Дядя тяжело вздыхает, сдавая себя с потрохами, и возвращается к разговору с моей матерью. Ему не понравилось, что я сказал об этом открыто? Я знаю, что я не ангел – хотя меня-то как раз всё устраивает – но родись Варя мальчиком и попади к Эвелине, то не выдержала бы и недели в этом дурдоме.
Даже я бы не выдержал.
После обеда решаю, что сидеть дома – это всё-таки не моё; для клуба ещё рано, но я могу сгонять на дамбу, где можно побыть одному и попытаться не злиться. Прохожу мимо комнаты Вари, дверь которой была по-прежнему закрыта, и усмехаюсь: я зайду к ней ночью, когда девчонка будет крепко спать. В гостиной сталкиваюсь с отцом, хотя в это время суток его редко можно застать дома, но просто пройти мимо он мне не даёт.
– Девочка здесь?
Мне нравится, что он разговаривает со мной так, будто уверен, что я могу в любой момент бросить ему вызов: чувствую, однажды так и будет.
– Её зовут Варя, – хмурюсь в ответ; почему-то меня задевает то, как он к ней обращается – она принадлежит мне, и никто кроме меня не может обижать её. – Заперлась в своей комнате.
Отец хмыкает.
– Так она уже Варя? Не «она», не «девчонка»? Ты становишься непостоянным, сын мой.
– Меньше всего я хочу сейчас обсуждать это с тобой.
Огибаю его и просто хочу свалить из этого дома; быть может, было бы лучше, если бы я родился в периметре, но вряд ли я в таком случае смог бы мириться с тем, что мною будет помыкать какая-то зарвавшаяся девчонка.
– Ты куда-то собрался?
Торможу и оборачиваюсь.
– С каких пор тебя заботит, где я и что делаю?
– С тех пор, как твои выходки начали приносить мне проблемы, – недовольно хмурится. – Тебе уже давно не десять лет, и спускать с рук твои ошибки я больше не намерен.
Я знаю, что он постоянно даёт мне всё, что я хочу – но не из любви к единственному сыну, а потому что привык думать, что мою любовь и уважение можно купить.
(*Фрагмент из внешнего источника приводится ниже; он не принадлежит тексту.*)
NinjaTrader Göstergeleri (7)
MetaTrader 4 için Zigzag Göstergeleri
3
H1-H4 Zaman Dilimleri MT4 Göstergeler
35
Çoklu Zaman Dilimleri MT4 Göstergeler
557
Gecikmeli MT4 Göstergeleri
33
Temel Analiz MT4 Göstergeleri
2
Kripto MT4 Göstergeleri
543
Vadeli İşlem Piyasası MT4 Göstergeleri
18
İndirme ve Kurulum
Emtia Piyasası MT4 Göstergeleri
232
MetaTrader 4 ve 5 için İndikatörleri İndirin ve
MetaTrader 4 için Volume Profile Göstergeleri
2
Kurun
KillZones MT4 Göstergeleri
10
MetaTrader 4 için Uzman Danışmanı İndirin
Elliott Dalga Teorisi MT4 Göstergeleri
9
И на все мои ошибки юности закрывал глаза только потому, что сам косячил не меньше – это были лишь попытки загладить свою вину, а не защитить меня.
– Мне вот просто интересно: ты думал об этом, когда бросал нас с матерью? О том, что твоя выходка может доставить тебе проблемы? Или ты просто делал то, что хотел? – Отец отворачивается, и это говорит больше, чем любые слова. – Ты всю жизнь думал только о себе, а теперь предъявляешь мне претензии о том, что я беру с тебя пример? Не можешь быть честным со мной или с матерью – так хоть себе самому не ври.